- [Work request] Return, unchanged, the lines in the items below that run from the line containing "cu iz brovinga" through the line containing "ojević i ostali: Na", including both of those lines.

Provided data Start Marker

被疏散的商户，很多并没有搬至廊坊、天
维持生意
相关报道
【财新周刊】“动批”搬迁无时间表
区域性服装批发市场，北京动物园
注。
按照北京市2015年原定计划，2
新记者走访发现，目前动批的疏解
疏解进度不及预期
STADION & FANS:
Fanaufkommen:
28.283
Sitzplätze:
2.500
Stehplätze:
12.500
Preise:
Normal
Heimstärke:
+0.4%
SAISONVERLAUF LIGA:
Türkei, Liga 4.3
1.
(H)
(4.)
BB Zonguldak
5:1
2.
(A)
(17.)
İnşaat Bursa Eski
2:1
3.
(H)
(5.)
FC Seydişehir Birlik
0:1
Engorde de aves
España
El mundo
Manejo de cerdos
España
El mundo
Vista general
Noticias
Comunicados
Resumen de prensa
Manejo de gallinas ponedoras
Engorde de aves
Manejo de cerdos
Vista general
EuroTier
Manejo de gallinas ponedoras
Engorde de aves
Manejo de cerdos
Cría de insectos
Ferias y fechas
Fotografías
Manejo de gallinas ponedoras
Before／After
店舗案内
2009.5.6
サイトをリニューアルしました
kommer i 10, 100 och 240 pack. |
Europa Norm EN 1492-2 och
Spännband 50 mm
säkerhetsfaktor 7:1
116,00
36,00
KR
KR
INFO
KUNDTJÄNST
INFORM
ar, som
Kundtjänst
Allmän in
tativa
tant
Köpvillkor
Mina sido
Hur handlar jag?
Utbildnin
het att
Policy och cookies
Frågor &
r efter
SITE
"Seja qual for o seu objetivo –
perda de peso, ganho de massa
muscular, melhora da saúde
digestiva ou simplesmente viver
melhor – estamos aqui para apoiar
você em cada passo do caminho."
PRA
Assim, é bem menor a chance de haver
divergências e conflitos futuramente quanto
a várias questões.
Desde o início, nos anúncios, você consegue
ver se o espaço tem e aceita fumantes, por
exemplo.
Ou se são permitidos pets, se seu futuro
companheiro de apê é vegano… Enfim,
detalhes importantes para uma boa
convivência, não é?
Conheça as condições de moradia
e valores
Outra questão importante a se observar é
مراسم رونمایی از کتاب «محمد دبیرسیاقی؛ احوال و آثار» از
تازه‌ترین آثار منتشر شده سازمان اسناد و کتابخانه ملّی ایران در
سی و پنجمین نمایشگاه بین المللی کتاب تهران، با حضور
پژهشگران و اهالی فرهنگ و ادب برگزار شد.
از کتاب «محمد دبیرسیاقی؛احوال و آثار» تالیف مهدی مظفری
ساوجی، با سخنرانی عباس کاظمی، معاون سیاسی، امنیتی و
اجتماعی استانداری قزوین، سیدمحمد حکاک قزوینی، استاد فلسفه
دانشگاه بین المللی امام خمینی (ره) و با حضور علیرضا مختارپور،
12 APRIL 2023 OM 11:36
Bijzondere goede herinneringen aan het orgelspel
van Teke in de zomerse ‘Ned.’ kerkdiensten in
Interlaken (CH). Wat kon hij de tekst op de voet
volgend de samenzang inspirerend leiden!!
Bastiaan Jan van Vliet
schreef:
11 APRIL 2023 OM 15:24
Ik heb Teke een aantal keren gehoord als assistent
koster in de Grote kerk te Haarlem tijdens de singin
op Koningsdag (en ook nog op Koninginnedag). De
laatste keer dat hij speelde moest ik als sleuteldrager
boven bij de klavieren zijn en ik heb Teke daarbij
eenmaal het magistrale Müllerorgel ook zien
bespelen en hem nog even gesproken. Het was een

Provided data End Marker
Provided data Start Marker

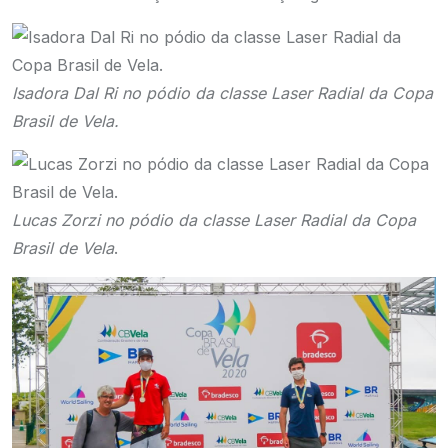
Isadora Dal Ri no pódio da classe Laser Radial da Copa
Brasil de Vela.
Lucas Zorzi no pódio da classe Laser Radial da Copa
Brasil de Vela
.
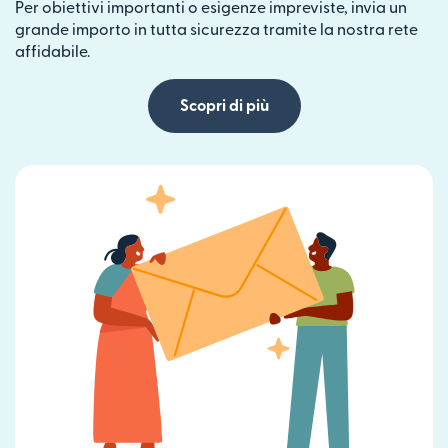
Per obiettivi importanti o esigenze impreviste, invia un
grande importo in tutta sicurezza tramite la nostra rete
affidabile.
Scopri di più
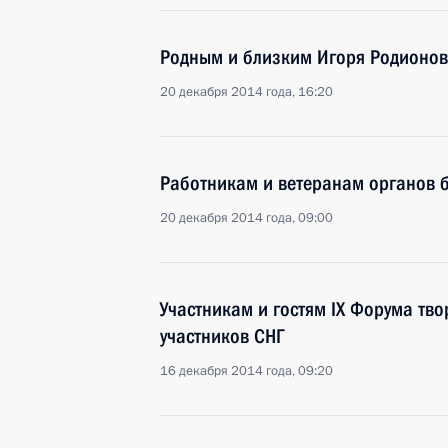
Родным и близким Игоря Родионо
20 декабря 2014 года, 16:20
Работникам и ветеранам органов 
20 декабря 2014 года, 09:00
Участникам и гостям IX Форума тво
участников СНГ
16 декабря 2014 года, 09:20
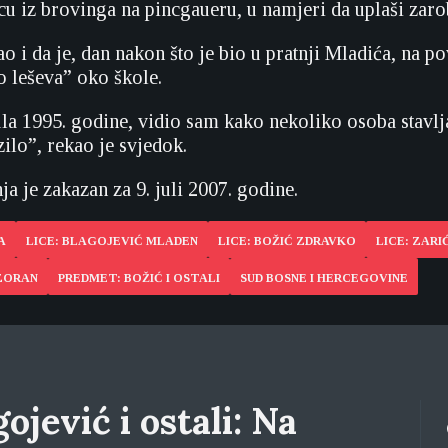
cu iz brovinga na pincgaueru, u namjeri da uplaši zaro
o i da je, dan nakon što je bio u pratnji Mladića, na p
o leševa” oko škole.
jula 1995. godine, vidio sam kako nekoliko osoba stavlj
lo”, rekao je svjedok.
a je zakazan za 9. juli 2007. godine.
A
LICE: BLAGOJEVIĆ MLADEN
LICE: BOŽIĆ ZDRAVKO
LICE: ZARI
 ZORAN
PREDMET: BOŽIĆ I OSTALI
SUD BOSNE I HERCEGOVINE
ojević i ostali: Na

Provided data End Marker

- [Task solution]
cu iz brovinga na pincgaueru, u namjeri da uplaši zaro
o i da je, dan nakon što je bio u pratnji Mladića, na p
o leševa” oko škole.
jula 1995. godine, vidio sam kako nekoliko osoba stavlj
lo”, rekao je svjedok.
a je zakazan za 9. juli 2007. godine.
A
LICE: BLAGOJEVIĆ MLADEN
LICE: BOŽIĆ ZDRAVKO
LICE: ZARI
 ZORAN
PREDMET: BOŽIĆ I OSTALI
SUD BOSNE I HERCEGOVINE
ojević i ostali: Na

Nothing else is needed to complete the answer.